**TASKS TO COMPLETE**
**A.** Answer these from the Hauraki Gulf article:
(i) What share of the world's seabird species can be found in the gulf?
(ii) In which months are large shark species especially found there?
(iii) Who once called the undersea the "silent world"?
**B.** Extend the article on Hauraki Gulf marine life, starting after its last sentence.

**SELECTION**
========
A dolphin travels through the mirror-like waters of the Hauraki Gulf near Gannet Rock. Photo / Supplied
In the first of a five-part series looking at Auckland University's research in the region's blue backyard, science reporter Jamie Morton looks at efforts to track and monitor resident creatures like sharks, rays, seabirds, dolphins and whales.
Here's an incredible statistic: in Auckland's Hauraki Gulf, you can find one quarter of the world's seabird species - and around 20 per cent of its whale and dolphin species.
Auckland residents also might not realise how many large shark species are found in the gulf, especially in the warmer water months of summer and autumn.
Each year, scientists have recorded many sharks as long as three to four metres - including hammerhead, bronze whaler, dusky, mako and blue sharks - along schools of 20 or more smaller hammerheads.
They also often see groups of several hundred common dolphins in the gulf, swimming in the middle ground waters and feeding on small schooling fishes.
Under the sea surface, life is anything but the "silent world" that famed documentary maker Jacques Cousteau once called it.
========
**RECORDED DATA**
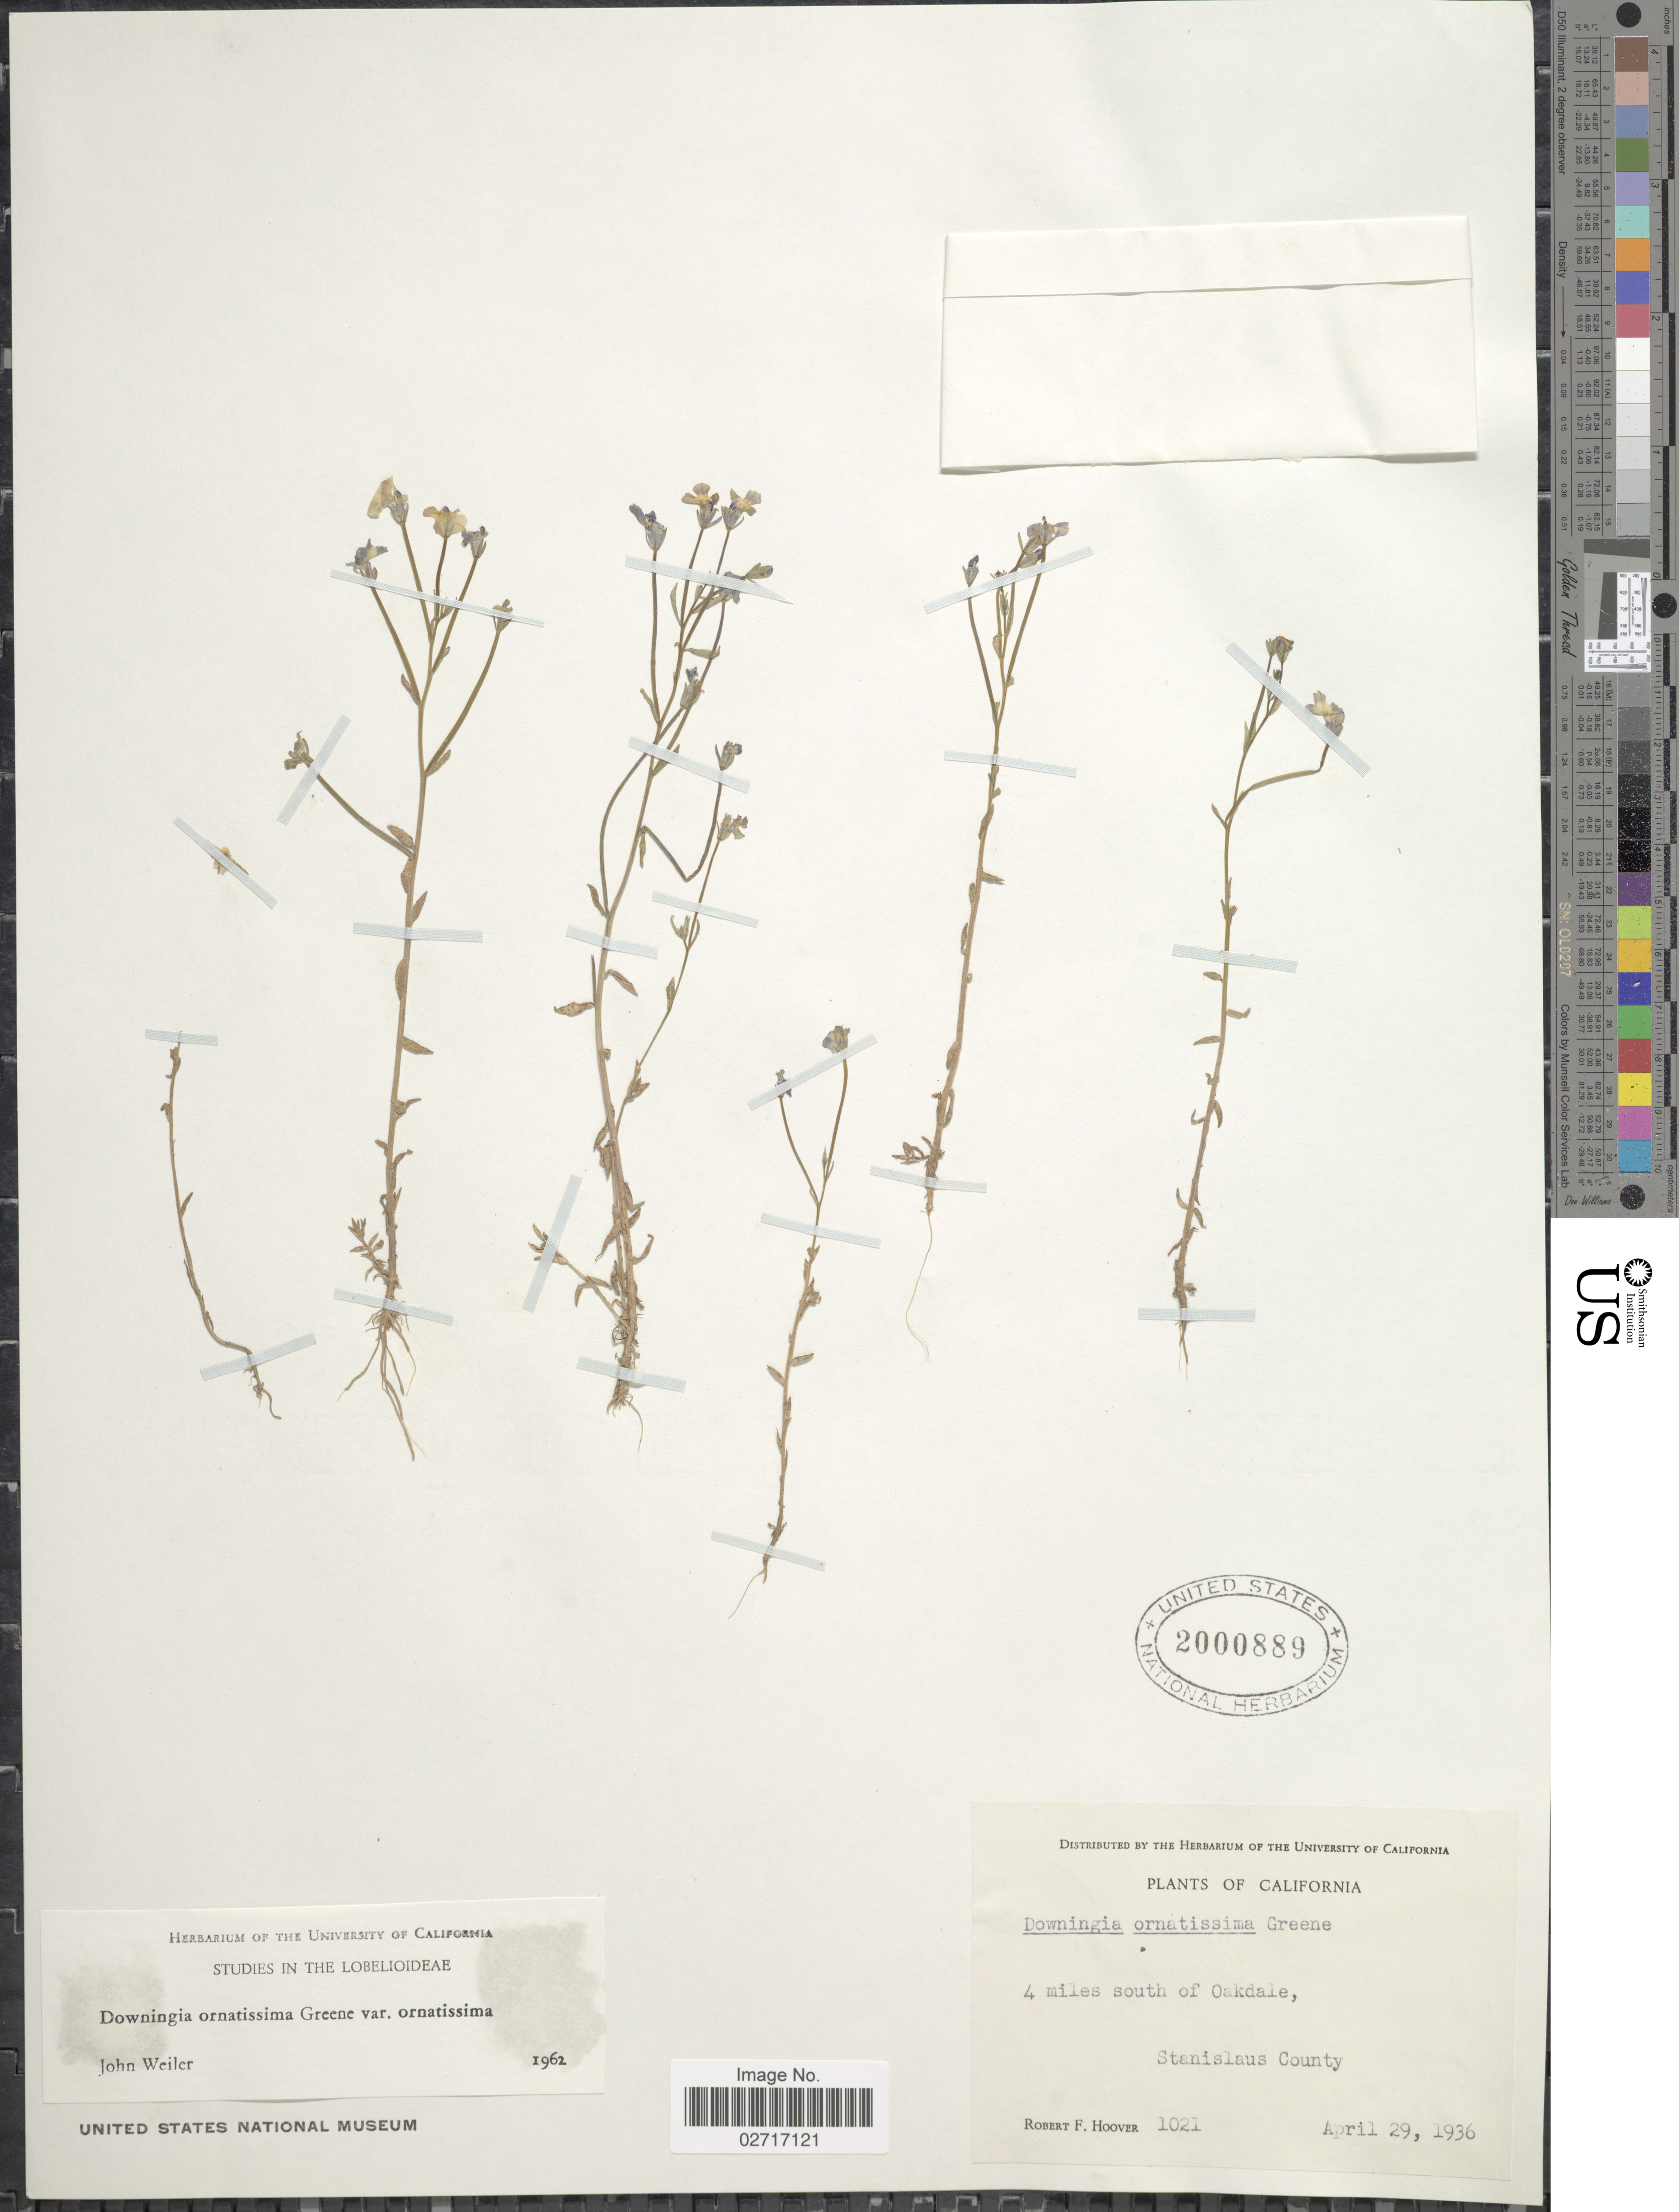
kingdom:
========
**OUTPUTS BY TASK**
**A.**
(i) One quarter.
(ii) The warmer water months of summer and autumn.
(iii) Jacques Cousteau.

**B.**
It's extremely noisy, with a myriad of animals, such as dolphins, fish, crabs and sea urchins, contributing to the submarine racket; one of the stranger sounds comes from a tiny shrimp dubbed the pistol or snapping shrimp.
Researchers refer to the big animals - sharks, whales, dolphins, rays and seabirds - as charismatic megafauna.
Closely watching them - and trying to pick out any concerning changes in their behaviour or numbers - is the challenging task of a team of University of Auckland scientists, and one that's done using some intriguing methods.
"Listening" to sea creatures has been part of their work since a collaboration between Australian, UK and Kiwi researchers began investigating how larval fish use sound as a long range orientation cue to find reefs.
From that point, the knowledge of how marine animals use underwater sound has increased remarkably, and led to work around the interactions between sharks and fish a decade ago.
And 10 years before that, research on whales and dolphins kicked off when scientists established a catalogue of Bryde's whale dorsal fins and began collecting images of bottlenose dolphins from the region.
These catalogues continue today with some animals seen in the gulf for more than 15 years. There are also multi-year seabird monitoring projects.
These long-term research projects provide immense value in our understanding of population trends, threats and conservation management measures required to tackle threats.
More recent advances in technology have allowed scientists to look at a range of factors like habitat use, behaviour, movement patterns and the relations of individuals within populations, along with factors in their environment such as water temperature, prey and underwater sound.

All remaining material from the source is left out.